*Brief*
Print each of the following lines verbatim, preserving every character, space, and line break.

[Collection entries]
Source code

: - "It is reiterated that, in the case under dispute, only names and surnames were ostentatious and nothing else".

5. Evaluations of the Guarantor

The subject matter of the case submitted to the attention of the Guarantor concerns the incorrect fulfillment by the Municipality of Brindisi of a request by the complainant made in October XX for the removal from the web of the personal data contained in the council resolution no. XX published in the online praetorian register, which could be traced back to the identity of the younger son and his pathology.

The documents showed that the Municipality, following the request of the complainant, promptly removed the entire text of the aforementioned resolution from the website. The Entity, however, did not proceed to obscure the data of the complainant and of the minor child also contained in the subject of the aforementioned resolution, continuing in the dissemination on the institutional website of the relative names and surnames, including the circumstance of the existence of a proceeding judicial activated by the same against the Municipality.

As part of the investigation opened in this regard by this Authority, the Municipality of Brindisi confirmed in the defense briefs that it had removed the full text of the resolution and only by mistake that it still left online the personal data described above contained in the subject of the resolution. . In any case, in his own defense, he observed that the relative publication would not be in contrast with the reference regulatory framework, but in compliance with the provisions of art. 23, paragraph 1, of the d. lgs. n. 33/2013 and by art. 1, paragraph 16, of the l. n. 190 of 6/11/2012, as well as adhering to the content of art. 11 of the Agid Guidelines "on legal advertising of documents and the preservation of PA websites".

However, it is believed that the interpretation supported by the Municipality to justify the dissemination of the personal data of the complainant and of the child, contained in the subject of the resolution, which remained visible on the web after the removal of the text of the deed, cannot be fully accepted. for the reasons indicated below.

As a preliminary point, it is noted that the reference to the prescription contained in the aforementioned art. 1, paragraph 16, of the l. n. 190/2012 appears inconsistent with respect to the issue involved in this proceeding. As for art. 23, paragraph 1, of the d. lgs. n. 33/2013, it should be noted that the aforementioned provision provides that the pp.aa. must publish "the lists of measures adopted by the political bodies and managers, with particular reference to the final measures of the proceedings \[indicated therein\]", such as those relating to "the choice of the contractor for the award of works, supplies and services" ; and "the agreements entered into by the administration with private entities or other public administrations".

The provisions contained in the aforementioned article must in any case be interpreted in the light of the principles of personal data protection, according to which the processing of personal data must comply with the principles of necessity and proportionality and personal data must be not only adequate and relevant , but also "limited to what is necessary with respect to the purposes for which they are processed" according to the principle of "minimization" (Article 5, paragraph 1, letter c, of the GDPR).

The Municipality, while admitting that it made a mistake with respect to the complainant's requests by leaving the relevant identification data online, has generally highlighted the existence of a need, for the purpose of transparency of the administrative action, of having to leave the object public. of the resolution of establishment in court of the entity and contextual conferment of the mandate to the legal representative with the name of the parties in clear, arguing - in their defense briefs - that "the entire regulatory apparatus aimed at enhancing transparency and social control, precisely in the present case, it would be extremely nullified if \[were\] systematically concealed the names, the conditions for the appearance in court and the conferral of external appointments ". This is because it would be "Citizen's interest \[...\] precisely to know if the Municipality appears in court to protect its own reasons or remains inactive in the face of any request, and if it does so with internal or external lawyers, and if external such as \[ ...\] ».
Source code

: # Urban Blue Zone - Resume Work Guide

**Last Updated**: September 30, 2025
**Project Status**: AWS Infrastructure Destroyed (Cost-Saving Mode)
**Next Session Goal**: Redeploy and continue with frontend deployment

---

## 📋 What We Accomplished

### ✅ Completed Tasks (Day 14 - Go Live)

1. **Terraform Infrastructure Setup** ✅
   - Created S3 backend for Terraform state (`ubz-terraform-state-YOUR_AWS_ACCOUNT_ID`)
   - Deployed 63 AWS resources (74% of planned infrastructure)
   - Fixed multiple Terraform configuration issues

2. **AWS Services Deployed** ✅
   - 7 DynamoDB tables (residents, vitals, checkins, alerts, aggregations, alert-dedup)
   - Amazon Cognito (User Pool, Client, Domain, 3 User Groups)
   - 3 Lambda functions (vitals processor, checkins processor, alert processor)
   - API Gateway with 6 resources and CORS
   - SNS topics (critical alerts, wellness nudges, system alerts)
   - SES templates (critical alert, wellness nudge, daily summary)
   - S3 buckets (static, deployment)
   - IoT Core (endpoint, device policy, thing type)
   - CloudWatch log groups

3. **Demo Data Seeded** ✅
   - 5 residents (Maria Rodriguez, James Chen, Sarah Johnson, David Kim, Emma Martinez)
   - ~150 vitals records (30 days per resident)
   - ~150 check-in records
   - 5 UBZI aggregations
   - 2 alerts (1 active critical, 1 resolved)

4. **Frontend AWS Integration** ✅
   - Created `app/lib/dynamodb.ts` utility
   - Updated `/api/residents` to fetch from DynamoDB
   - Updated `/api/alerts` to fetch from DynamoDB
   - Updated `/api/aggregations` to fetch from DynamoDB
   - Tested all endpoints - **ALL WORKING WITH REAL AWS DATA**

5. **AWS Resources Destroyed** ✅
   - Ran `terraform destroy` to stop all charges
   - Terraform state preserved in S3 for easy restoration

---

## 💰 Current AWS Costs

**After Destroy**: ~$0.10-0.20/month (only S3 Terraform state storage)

*Solved exercise*
Source code

: - "It is reiterated that, in the case under dispute, only names and surnames were ostentatious and nothing else".

5. Evaluations of the Guarantor

The subject matter of the case submitted to the attention of the Guarantor concerns the incorrect fulfillment by the Municipality of Brindisi of a request by the complainant made in October XX for the removal from the web of the personal data contained in the council resolution no. XX published in the online praetorian register, which could be traced back to the identity of the younger son and his pathology.

The documents showed that the Municipality, following the request of the complainant, promptly removed the entire text of the aforementioned resolution from the website. The Entity, however, did not proceed to obscure the data of the complainant and of the minor child also contained in the subject of the aforementioned resolution, continuing in the dissemination on the institutional website of the relative names and surnames, including the circumstance of the existence of a proceeding judicial activated by the same against the Municipality.

As part of the investigation opened in this regard by this Authority, the Municipality of Brindisi confirmed in the defense briefs that it had removed the full text of the resolution and only by mistake that it still left online the personal data described above contained in the subject of the resolution. . In any case, in his own defense, he observed that the relative publication would not be in contrast with the reference regulatory framework, but in compliance with the provisions of art. 23, paragraph 1, of the d. lgs. n. 33/2013 and by art. 1, paragraph 16, of the l. n. 190 of 6/11/2012, as well as adhering to the content of art. 11 of the Agid Guidelines "on legal advertising of documents and the preservation of PA websites".

However, it is believed that the interpretation supported by the Municipality to justify the dissemination of the personal data of the complainant and of the child, contained in the subject of the resolution, which remained visible on the web after the removal of the text of the deed, cannot be fully accepted. for the reasons indicated below.

As a preliminary point, it is noted that the reference to the prescription contained in the aforementioned art. 1, paragraph 16, of the l. n. 190/2012 appears inconsistent with respect to the issue involved in this proceeding. As for art. 23, paragraph 1, of the d. lgs. n. 33/2013, it should be noted that the aforementioned provision provides that the pp.aa. must publish "the lists of measures adopted by the political bodies and managers, with particular reference to the final measures of the proceedings \[indicated therein\]", such as those relating to "the choice of the contractor for the award of works, supplies and services" ; and "the agreements entered into by the administration with private entities or other public administrations".

The provisions contained in the aforementioned article must in any case be interpreted in the light of the principles of personal data protection, according to which the processing of personal data must comply with the principles of necessity and proportionality and personal data must be not only adequate and relevant , but also "limited to what is necessary with respect to the purposes for which they are processed" according to the principle of "minimization" (Article 5, paragraph 1, letter c, of the GDPR).

The Municipality, while admitting that it made a mistake with respect to the complainant's requests by leaving the relevant identification data online, has generally highlighted the existence of a need, for the purpose of transparency of the administrative action, of having to leave the object public. of the resolution of establishment in court of the entity and contextual conferment of the mandate to the legal representative with the name of the parties in clear, arguing - in their defense briefs - that "the entire regulatory apparatus aimed at enhancing transparency and social control, precisely in the present case, it would be extremely nullified if \[were\] systematically concealed the names, the conditions for the appearance in court and the conferral of external appointments ". This is because it would be "Citizen's interest \[...\] precisely to know if the Municipality appears in court to protect its own reasons or remains inactive in the face of any request, and if it does so with internal or external lawyers, and if external such as \[ ...\] ».
Source code

: # Urban Blue Zone - Resume Work Guide

**Last Updated**: September 30, 2025
**Project Status**: AWS Infrastructure Destroyed (Cost-Saving Mode)
**Next Session Goal**: Redeploy and continue with frontend deployment

---

## 📋 What We Accomplished

### ✅ Completed Tasks (Day 14 - Go Live)

1. **Terraform Infrastructure Setup** ✅
   - Created S3 backend for Terraform state (`ubz-terraform-state-YOUR_AWS_ACCOUNT_ID`)
   - Deployed 63 AWS resources (74% of planned infrastructure)
   - Fixed multiple Terraform configuration issues

2. **AWS Services Deployed** ✅
   - 7 DynamoDB tables (residents, vitals, checkins, alerts, aggregations, alert-dedup)
   - Amazon Cognito (User Pool, Client, Domain, 3 User Groups)
   - 3 Lambda functions (vitals processor, checkins processor, alert processor)
   - API Gateway with 6 resources and CORS
   - SNS topics (critical alerts, wellness nudges, system alerts)
   - SES templates (critical alert, wellness nudge, daily summary)
   - S3 buckets (static, deployment)
   - IoT Core (endpoint, device policy, thing type)
   - CloudWatch log groups

3. **Demo Data Seeded** ✅
   - 5 residents (Maria Rodriguez, James Chen, Sarah Johnson, David Kim, Emma Martinez)
   - ~150 vitals records (30 days per resident)
   - ~150 check-in records
   - 5 UBZI aggregations
   - 2 alerts (1 active critical, 1 resolved)

4. **Frontend AWS Integration** ✅
   - Created `app/lib/dynamodb.ts` utility
   - Updated `/api/residents` to fetch from DynamoDB
   - Updated `/api/alerts` to fetch from DynamoDB
   - Updated `/api/aggregations` to fetch from DynamoDB
   - Tested all endpoints - **ALL WORKING WITH REAL AWS DATA**

5. **AWS Resources Destroyed** ✅
   - Ran `terraform destroy` to stop all charges
   - Terraform state preserved in S3 for easy restoration

---

## 💰 Current AWS Costs

**After Destroy**: ~$0.10-0.20/month (only S3 Terraform state storage)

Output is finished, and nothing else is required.